Maggie Bacoco: From entrepreneur and farmer to baker
Margarita “Maggie” Bacoco’s lemon pie from Sagada, Mountain Province is something to crave for. It is delicious and just right. I also saw the lemon pie on Facebook when Grace Bandoy, a relative, posted it. I wanted to know the difference in taste of a calamansi pie from a lemon pie, so I asked Grace who makes them. Maggie is an entrepreneur -baker. She is also into farming. “I still bake at home and take orders if there are any. Some orders are being delivered up to Baguio for now with the limited transportation,” says Maggie. “I have been baking just for family consumption at first. However, other people who have tasted the lemon pie started to order so I baked some more and called it ‘Maggie’s lemon pie’. This hobby turned out as our source of income.” Maggie’s pie baking started when her office closed three years ago.

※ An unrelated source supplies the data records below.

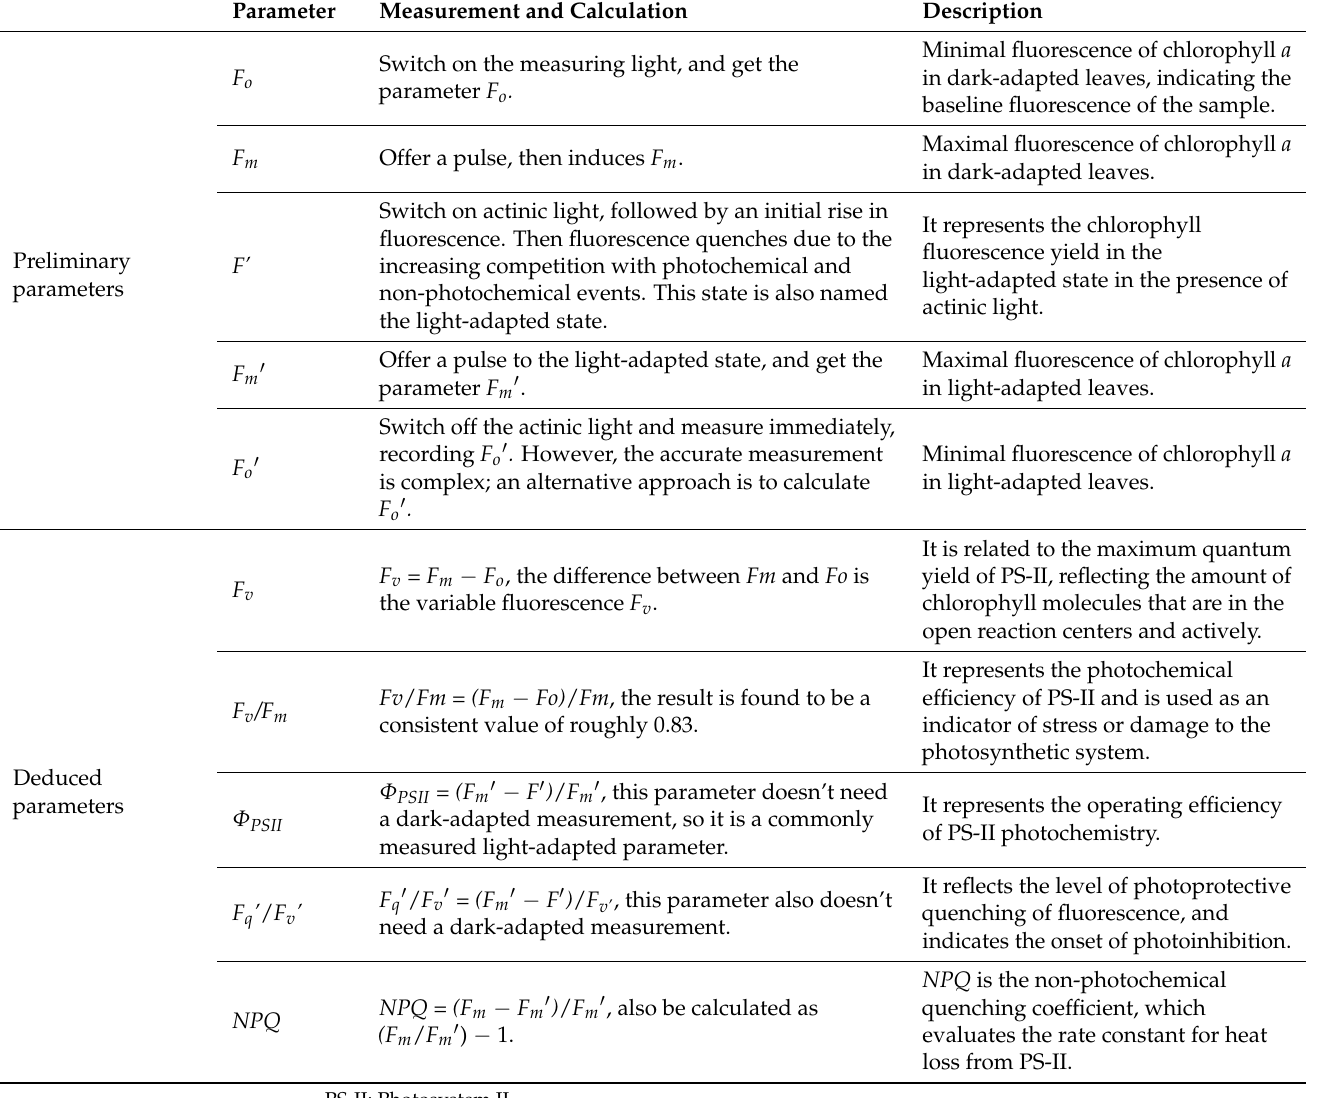
Table 1. ChlF parameters measured from the typical chlorophyll fluorescence kinetic curve. Parameter Measurement and Calculation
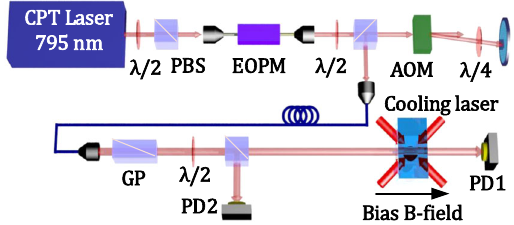
Fig. 6 Schematic diagram of our experimental apparatus. AOM: acousto-optic modulator, EOPM: electro-optic phase modulator, GP: Glan prism, PBS: polarization beam splitter, PD:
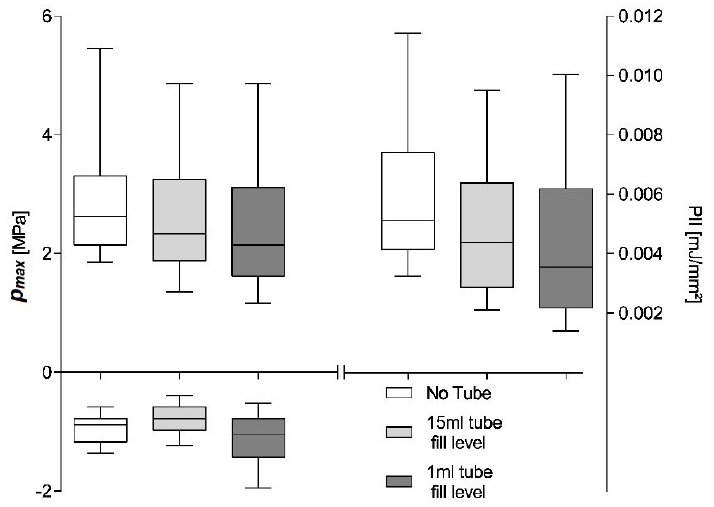
Figure 6. Comparison of positive and negative peak pressure and pulse integral intensity within a fully and partially filled (1 mL) 15 mL Falcon tube to a free-field reference (no tube). All sample medians are highly statistically different (Kruskal–Wallis, p << 0.001).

“I can say that this hobby or passion within us helps us to get through difficult circumstances. Baking during this pandemic is not only a source of income, but it keeps us busy, which is also good for our mental health.”
Cecilia Vergara: From housewife to baking entrepreneur
Cecilia Vergara or Celia is a housewife who turned to baking “kakanin” during this pandemic. She does it from home to earn extra income and to sustain her family and medical expenses. She started making kakanin last month. Celia advises mothers.
“To do what you are passionate about, to be patient and to enjoy what you are doing” Her bibingka with red eggs is a cross between bibingka, pudding and pancake. Its soft and super tasty.
So, there you are folks. We can always reinvent ourselves. Focus on our other talents. Life is how you make it. While the new normal directs us to stay at home. Stay at home we will, with a little business on the side to keep us going and to earn a little income. All features do home deliveries.